Bay St. has always been a great place to work; in recent years, it has also become a place to live. Though largely corporate south of Dundas St., north of that it is largely residential. Condo towers now line Bay north to Bloor St. and even beyond. But after decades of being one thing then another — institutional, commercial, corporate, domestic — Bay is an architectural and planning mish-mash. Though there are impressive stretches in the downtown section, it falls apart quickly. As much as any street in Toronto, Bay illustrates the sort of planning confusion that has kept the city from achieving greatness.

Rather than coming up with an approach and sticking with it, official Toronto has pretty much allowed developers to do what they want. Or so it seems. It’s not the mixed use that bothers; it’s the built formlessness that irks. There are some fine buildings on Bay, but not enough to compensate for the lack of appropriateness and the discordant scale of things.

Torontonians think of Bay right up there with the city’s most important thoroughfares, but a visitor coming here for the first time would never grasp that. To the initiated eye, it’s a jumble of intentions and results. Nothing adds up; the sum is not greater than its parts. Given the number of poorly designed buildings along Bay, and the indifferent public transit service, it’s amazing Bay has managed to retain any cache at all.

chume@thestar.ca

Condo Critic

The Lumiere, 770 Bay St.: On any stage, this building would stand out; on Bay St., it steals the show. That’s not saying a whole lot, but even the Peter Dickinson building directly north of it looks unresolved by comparison. With its huge and elegant podium — glass walls outlined in black cladding — Lumiere presents something a little more interesting than the usual Bay St. fare.

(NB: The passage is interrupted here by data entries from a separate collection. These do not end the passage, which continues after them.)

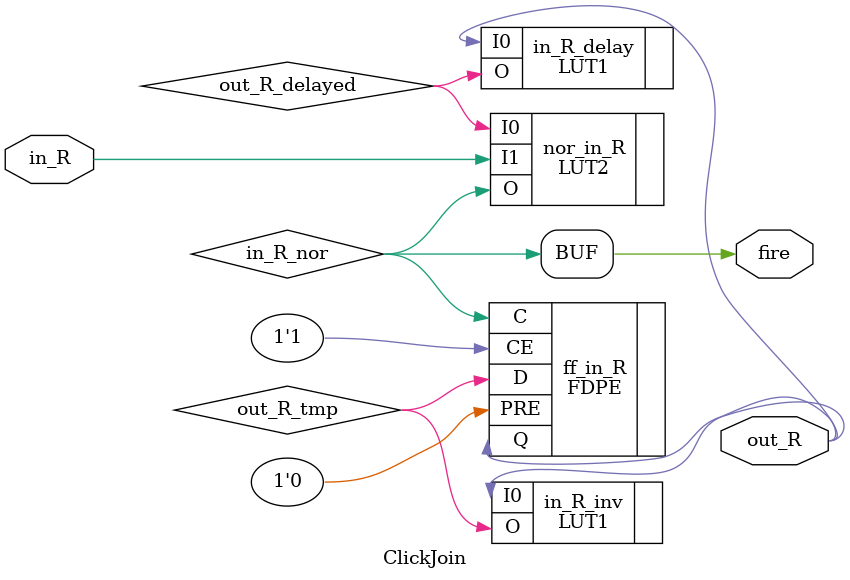
<source format=v>
module ClickJoin(in_R, out_R, fire);       
 	input	in_R;      
	output	fire, out_R;       
       
	wire	in_R_nor, out_R_delayed, out_R_tmp;       
	assign	fire = in_R_nor;       
 	    
  LUT2 #(.INIT(4'b0110)) nor_in_R    
	(       
	   .O(in_R_nor),        
	   .I0(out_R_delayed),        
	   .I1(in_R)        
 	);      
       
	FDPE #(.INIT(1'b0)) ff_in_R (       
 		  .Q(out_R),         
		  .C(in_R_nor),        
		  .CE(1'b1),         
		  .PRE(1'b0),       
		  .D(out_R_tmp)          
	   );       
       
 LUT1 #(.INIT(2'b01)) in_R_inv        
	(       
	   .O(out_R_tmp),         
	   .I0(out_R)         
   );    
       
	LUT1 #(.INIT(2'b10)) in_R_delay        
 	(       
    .O(out_R_delayed),        
    .I0(out_R)       
  );     
       
 endmodule      
       
       
       

</source>
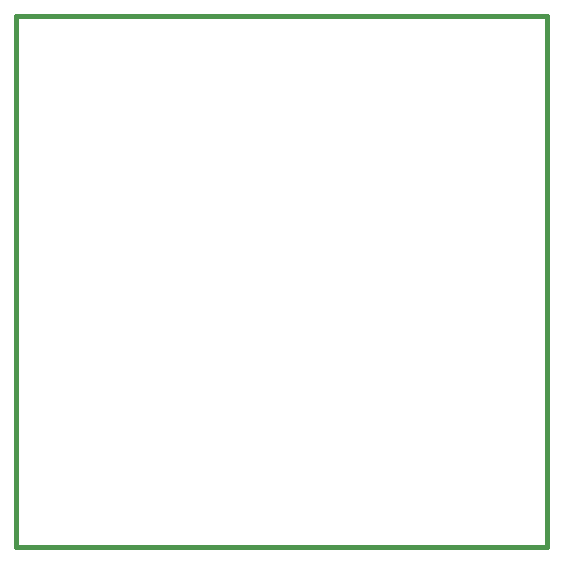
<source format=gko>
%FSLAX33Y33*%
%MOMM*%
%ADD10C,0.381*%
D10*
%LNpath-0*%
G01*
X0Y0D02*
X45000Y0D01*
X45000Y45000*
X0Y45000*
X0Y0*
%LNmechanical details_traces*%
M02*
</source>
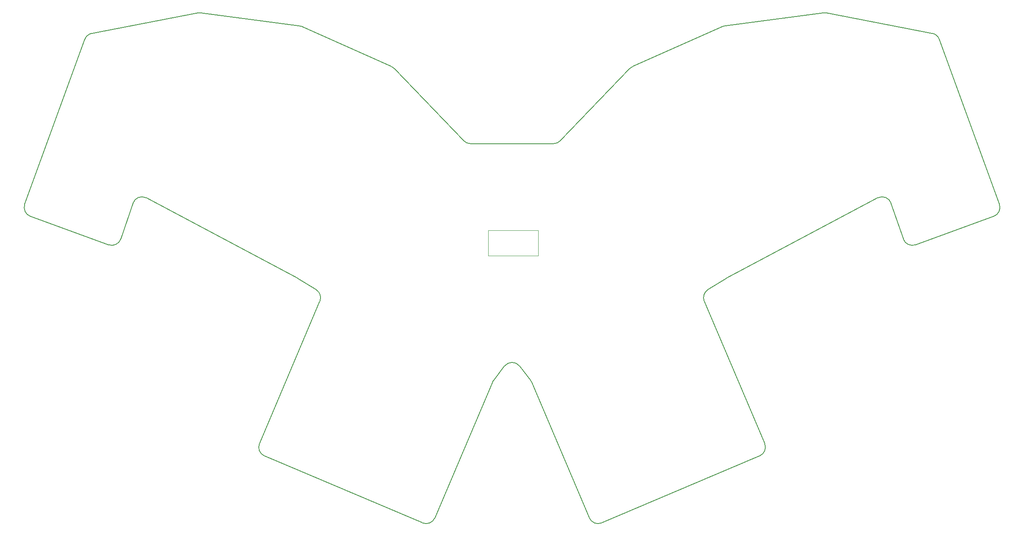
<source format=gm1>
G04 #@! TF.GenerationSoftware,KiCad,Pcbnew,9.0.0*
G04 #@! TF.CreationDate,2025-03-22T22:46:10+01:00*
G04 #@! TF.ProjectId,chouchou_mx,63686f75-6368-46f7-955f-6d782e6b6963,v1.0.0*
G04 #@! TF.SameCoordinates,Original*
G04 #@! TF.FileFunction,Profile,NP*
%FSLAX46Y46*%
G04 Gerber Fmt 4.6, Leading zero omitted, Abs format (unit mm)*
G04 Created by KiCad (PCBNEW 9.0.0) date 2025-03-22 22:46:10*
%MOMM*%
%LPD*%
G01*
G04 APERTURE LIST*
G04 #@! TA.AperFunction,Profile*
%ADD10C,0.150000*%
G04 #@! TD*
G04 #@! TA.AperFunction,Profile*
%ADD11C,0.120000*%
G04 #@! TD*
G04 APERTURE END LIST*
D10*
X210636002Y-173214893D02*
X208359730Y-176167836D01*
X296957086Y-147714489D02*
G75*
G02*
X294379565Y-146479290I-684086J1879389D01*
G01*
X288995630Y-137856011D02*
X257360342Y-154667248D01*
X216080291Y-176167836D02*
X213804019Y-173214893D01*
X167348551Y-101636199D02*
G75*
G02*
X167903961Y-101792384I-258051J-1983301D01*
G01*
X132612440Y-138977960D02*
G75*
G02*
X135444423Y-137855951I1893460J-644140D01*
G01*
X187554968Y-110703774D02*
X202074403Y-125840930D01*
X130060397Y-146479270D02*
G75*
G02*
X127482947Y-147714456I-1893397J644170D01*
G01*
X167079678Y-154667249D02*
G75*
G02*
X167195720Y-154733989I-939078J-1767051D01*
G01*
X228441486Y-205123097D02*
X216337292Y-176607404D01*
X146861625Y-98970433D02*
X167348551Y-101636199D01*
X222365618Y-125840930D02*
G75*
G02*
X220922261Y-126456453I-1443318J1384430D01*
G01*
X237514937Y-110261139D02*
X256536062Y-101792389D01*
X277578397Y-98970433D02*
G75*
G02*
X278212999Y-98989466I258103J-1983267D01*
G01*
X278212997Y-98989478D02*
X300448457Y-103251918D01*
X122488715Y-104532114D02*
G75*
G02*
X123991570Y-103251948I1879385J-684086D01*
G01*
X127482935Y-147714488D02*
X111073765Y-141742038D01*
X160233285Y-192114370D02*
G75*
G02*
X159173763Y-189491908I781415J1840970D01*
G01*
X236885053Y-110703774D02*
G75*
G02*
X237514936Y-110261136I1443347J-1384426D01*
G01*
X294379623Y-146479270D02*
X291827580Y-138977960D01*
X256536062Y-101792389D02*
G75*
G02*
X257091471Y-101636210I813438J-1827111D01*
G01*
X171068074Y-157137027D02*
X167195721Y-154733988D01*
X146227025Y-98989478D02*
G75*
G02*
X146861627Y-98970420I376575J-1964222D01*
G01*
X301951306Y-104532113D02*
X314561601Y-139178613D01*
X203517760Y-126456473D02*
G75*
G02*
X202074430Y-125840904I40J1999973D01*
G01*
X203517760Y-126456474D02*
X220922261Y-126456474D01*
X159173739Y-189491898D02*
X171854513Y-159617866D01*
X300448457Y-103251917D02*
G75*
G02*
X301951320Y-104532108I-376557J-1964283D01*
G01*
X288995630Y-137856012D02*
G75*
G02*
X291827622Y-138977946I938570J-1766088D01*
G01*
X222365618Y-125840930D02*
X236885053Y-110703774D01*
X210636001Y-173214892D02*
G75*
G02*
X213804019Y-173214892I1584009J-1221032D01*
G01*
X252585508Y-159617867D02*
G75*
G02*
X253371948Y-157137029I1840992J781467D01*
G01*
X186925084Y-110261140D02*
G75*
G02*
X187554960Y-110703781I-813484J-1827060D01*
G01*
X167903959Y-101792389D02*
X186925084Y-110261139D01*
X123991564Y-103251918D02*
X146227024Y-98989478D01*
X195998536Y-205123098D02*
G75*
G02*
X193376057Y-206182659I-1841036J781498D01*
G01*
X132612441Y-138977960D02*
X130060398Y-146479270D01*
X257091470Y-101636199D02*
X277578396Y-98970433D01*
X257244299Y-154733988D02*
X253371947Y-157137027D01*
X109878420Y-139178613D02*
X122488714Y-104532113D01*
X208102729Y-176607404D02*
G75*
G02*
X208359722Y-176167830I1840971J-781396D01*
G01*
X314561602Y-139178613D02*
G75*
G02*
X313366280Y-141742105I-1879402J-684087D01*
G01*
X313366256Y-141742038D02*
X296957086Y-147714488D01*
X111073765Y-141742038D02*
G75*
G02*
X109878474Y-139178633I684035J1879338D01*
G01*
X160233286Y-192114370D02*
X193376063Y-206182645D01*
X216080291Y-176167835D02*
G75*
G02*
X216337281Y-176607409I-1583991J-1220965D01*
G01*
X231063957Y-206182645D02*
X264206735Y-192114370D01*
X208102729Y-176607404D02*
X195998535Y-205123097D01*
X231063957Y-206182644D02*
G75*
G02*
X228441475Y-205123102I-781457J1841044D01*
G01*
X257244299Y-154733987D02*
G75*
G02*
X257360342Y-154667248I1054301J-1698913D01*
G01*
X171068073Y-157137027D02*
G75*
G02*
X171854507Y-159617864I-1054573J-1699373D01*
G01*
X167079679Y-154667248D02*
X135444391Y-137856011D01*
X252585508Y-159617866D02*
X265266282Y-189491898D01*
X265266282Y-189491899D02*
G75*
G02*
X264206749Y-192114404I-1840982J-781501D01*
G01*
D11*
X207220000Y-150030000D02*
X207220000Y-144660000D01*
X207220000Y-150030000D02*
X217720000Y-150030000D01*
X217720000Y-144660000D02*
X207220000Y-144660000D01*
X217720000Y-144660000D02*
X217720000Y-150030000D01*
M02*

</source>
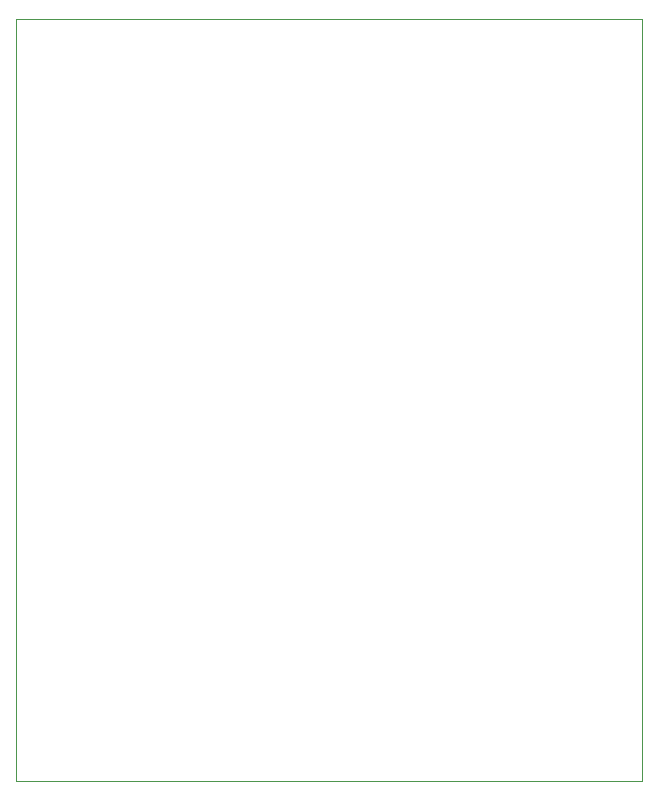
<source format=gm1>
G04 #@! TF.GenerationSoftware,KiCad,Pcbnew,(5.1.5)-2*
G04 #@! TF.CreationDate,2020-02-28T16:04:00+09:00*
G04 #@! TF.ProjectId,circuit_master_ver.2.0.0,63697263-7569-4745-9f6d-61737465725f,rev?*
G04 #@! TF.SameCoordinates,Original*
G04 #@! TF.FileFunction,Profile,NP*
%FSLAX46Y46*%
G04 Gerber Fmt 4.6, Leading zero omitted, Abs format (unit mm)*
G04 Created by KiCad (PCBNEW (5.1.5)-2) date 2020-02-28 16:04:00*
%MOMM*%
%LPD*%
G04 APERTURE LIST*
%ADD10C,0.050000*%
G04 APERTURE END LIST*
D10*
X35000000Y-110500000D02*
X35000000Y-175000000D01*
X88000000Y-110500000D02*
X35000000Y-110500000D01*
X88000000Y-175000000D02*
X88000000Y-110500000D01*
X35000000Y-175000000D02*
X88000000Y-175000000D01*
M02*

</source>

This podium anchors a glass tower, relatively tall and thin, that reaches too high to be a presence on Bay. Because it eschews the contemporary model of retail at grade, Lumiere looks as much like a hotel as a condo. In any case, it has strong firm with the street; also nice to see that the loading docks have been put elsewhere, which leaves the front facade uncluttered and free to do what it needs to do.